Pasaje |
════════════════════

También en la Biblia se suceden estos pasionales avatares. Cuando Abram llega a Egipto con su esposa Sarai, le pide que, siendo ella tan hermosa, digan ambos que no es su mujer sino su hermana, ya que, de lo contrario, lo matarían a él para apoderarse libremente de ella. Así dijeron, y en efecto Sarai, de deslumbrante hermosura, se acogió, benévola y condescendiente, en los brazos del faraón, quien le regalara, como afecto a tan casta sangre, ovejas y asnos a Abram; pero cuando se dio cuenta de que no era su hermana sino su esposa, el faraón se la devolvió con un airado reclamo:

      —¿Por qué diste lugar a que la tomase yo por mujer siendo tuya?

════════════════════

Lo que harás |
[a] Para cada afirmación sobre el pasaje, responde sí o no según coincida con él, y cita literalmente las palabras que lo deciden.
(i) Abram pide que ambos digan que Sarai es su hermana.
(ii) El faraón le regaló camellos a Abram.
(iii) El faraón devolvió a Sarai cuando supo que era la esposa de Abram.
[b] Resume el pasaje en dos oraciones.

Registros enumerados |
════════════════════

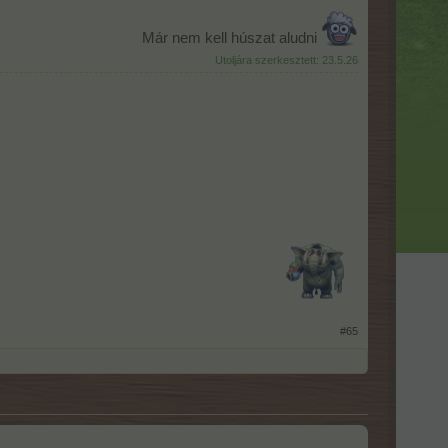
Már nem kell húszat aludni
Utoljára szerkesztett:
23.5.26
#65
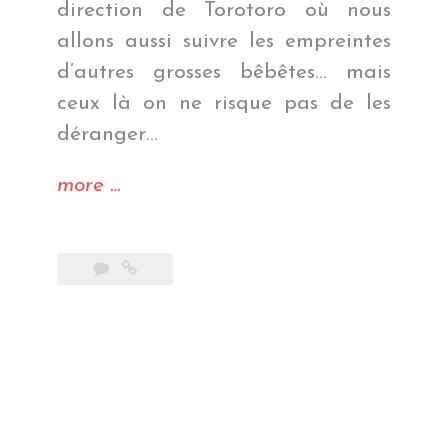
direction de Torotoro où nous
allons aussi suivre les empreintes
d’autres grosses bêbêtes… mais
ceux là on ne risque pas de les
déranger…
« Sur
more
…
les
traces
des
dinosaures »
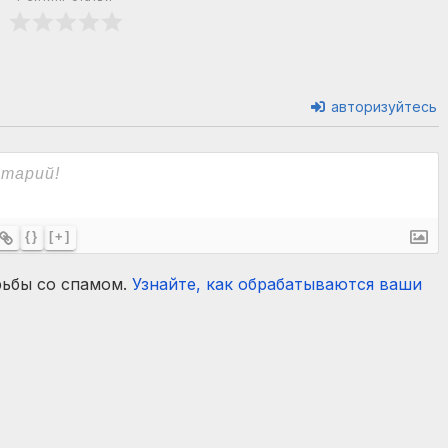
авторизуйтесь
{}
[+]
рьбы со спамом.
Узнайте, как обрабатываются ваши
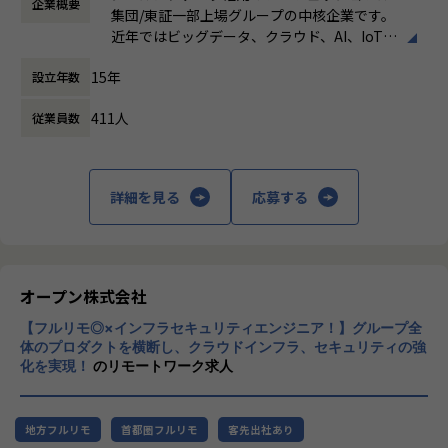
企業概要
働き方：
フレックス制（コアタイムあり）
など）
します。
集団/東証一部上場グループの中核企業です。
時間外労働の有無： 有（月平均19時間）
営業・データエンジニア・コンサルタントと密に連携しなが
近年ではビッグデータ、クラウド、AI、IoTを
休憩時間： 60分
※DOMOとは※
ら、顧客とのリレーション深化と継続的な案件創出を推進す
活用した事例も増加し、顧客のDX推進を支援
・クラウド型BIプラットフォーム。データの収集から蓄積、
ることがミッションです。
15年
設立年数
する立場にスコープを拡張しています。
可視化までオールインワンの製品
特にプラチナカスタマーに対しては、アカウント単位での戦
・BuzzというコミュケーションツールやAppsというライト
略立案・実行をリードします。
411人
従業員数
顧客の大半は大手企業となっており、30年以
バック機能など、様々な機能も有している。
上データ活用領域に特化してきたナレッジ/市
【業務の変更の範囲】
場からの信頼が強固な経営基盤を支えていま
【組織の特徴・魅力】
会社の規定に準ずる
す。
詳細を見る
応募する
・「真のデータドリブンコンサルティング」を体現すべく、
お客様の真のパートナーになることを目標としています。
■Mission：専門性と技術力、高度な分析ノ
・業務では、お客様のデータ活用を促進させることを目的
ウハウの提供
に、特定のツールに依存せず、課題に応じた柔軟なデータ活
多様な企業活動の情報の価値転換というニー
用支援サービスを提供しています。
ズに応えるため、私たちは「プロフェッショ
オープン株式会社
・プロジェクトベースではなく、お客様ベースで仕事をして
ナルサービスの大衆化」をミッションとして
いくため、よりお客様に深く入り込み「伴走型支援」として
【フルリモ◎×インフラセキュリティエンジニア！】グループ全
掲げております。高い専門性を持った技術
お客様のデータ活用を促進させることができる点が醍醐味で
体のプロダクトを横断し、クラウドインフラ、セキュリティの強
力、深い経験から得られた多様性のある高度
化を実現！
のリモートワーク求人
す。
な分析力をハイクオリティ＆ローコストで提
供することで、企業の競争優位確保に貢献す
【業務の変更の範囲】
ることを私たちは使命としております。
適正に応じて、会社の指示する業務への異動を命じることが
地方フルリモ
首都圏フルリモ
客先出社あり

════════════════════

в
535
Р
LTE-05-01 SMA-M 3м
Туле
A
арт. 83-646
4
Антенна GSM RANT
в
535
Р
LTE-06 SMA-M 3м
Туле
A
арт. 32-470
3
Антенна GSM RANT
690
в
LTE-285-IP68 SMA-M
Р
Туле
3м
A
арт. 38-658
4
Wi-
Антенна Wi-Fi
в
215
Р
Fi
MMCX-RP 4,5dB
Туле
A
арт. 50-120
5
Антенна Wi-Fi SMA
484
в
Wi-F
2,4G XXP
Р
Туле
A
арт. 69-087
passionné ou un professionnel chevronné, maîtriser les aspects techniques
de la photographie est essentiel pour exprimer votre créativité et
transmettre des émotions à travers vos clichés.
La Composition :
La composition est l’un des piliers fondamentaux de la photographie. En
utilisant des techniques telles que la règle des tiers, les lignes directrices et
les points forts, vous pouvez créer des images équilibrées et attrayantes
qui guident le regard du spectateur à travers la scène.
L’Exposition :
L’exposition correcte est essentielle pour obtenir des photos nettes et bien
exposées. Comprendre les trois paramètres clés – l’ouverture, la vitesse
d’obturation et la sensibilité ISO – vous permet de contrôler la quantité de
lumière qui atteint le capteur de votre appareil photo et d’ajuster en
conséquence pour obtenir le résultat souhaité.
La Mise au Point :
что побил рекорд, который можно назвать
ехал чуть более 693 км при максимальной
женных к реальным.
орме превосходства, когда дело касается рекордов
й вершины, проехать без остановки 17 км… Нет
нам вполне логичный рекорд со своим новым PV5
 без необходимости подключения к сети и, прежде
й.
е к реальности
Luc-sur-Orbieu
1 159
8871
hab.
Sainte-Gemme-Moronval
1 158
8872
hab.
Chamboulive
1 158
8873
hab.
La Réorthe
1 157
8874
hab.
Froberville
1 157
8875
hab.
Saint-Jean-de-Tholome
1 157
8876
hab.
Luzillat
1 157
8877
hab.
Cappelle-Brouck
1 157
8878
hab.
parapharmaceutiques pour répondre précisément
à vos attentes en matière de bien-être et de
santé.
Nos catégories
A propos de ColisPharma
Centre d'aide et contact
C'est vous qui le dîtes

════════════════════

Respuestas |
[a]
(i) Sí: "digan ambos que no es su mujer sino su hermana".
(ii) No: "ovejas y asnos a Abram".
(iii) Sí: "cuando se dio cuenta de que no era su hermana sino su esposa, el faraón se la devolvió".

[b] Al llegar a Egipto, Abram le pide a su esposa Sarai, por ser tan hermosa, que ambos digan que es su hermana, ya que de lo contrario lo matarían para apoderarse de ella. El faraón acogió a Sarai y le regaló ovejas y asnos a Abram, pero al darse cuenta de que era su esposa se la devolvió con un airado reclamo.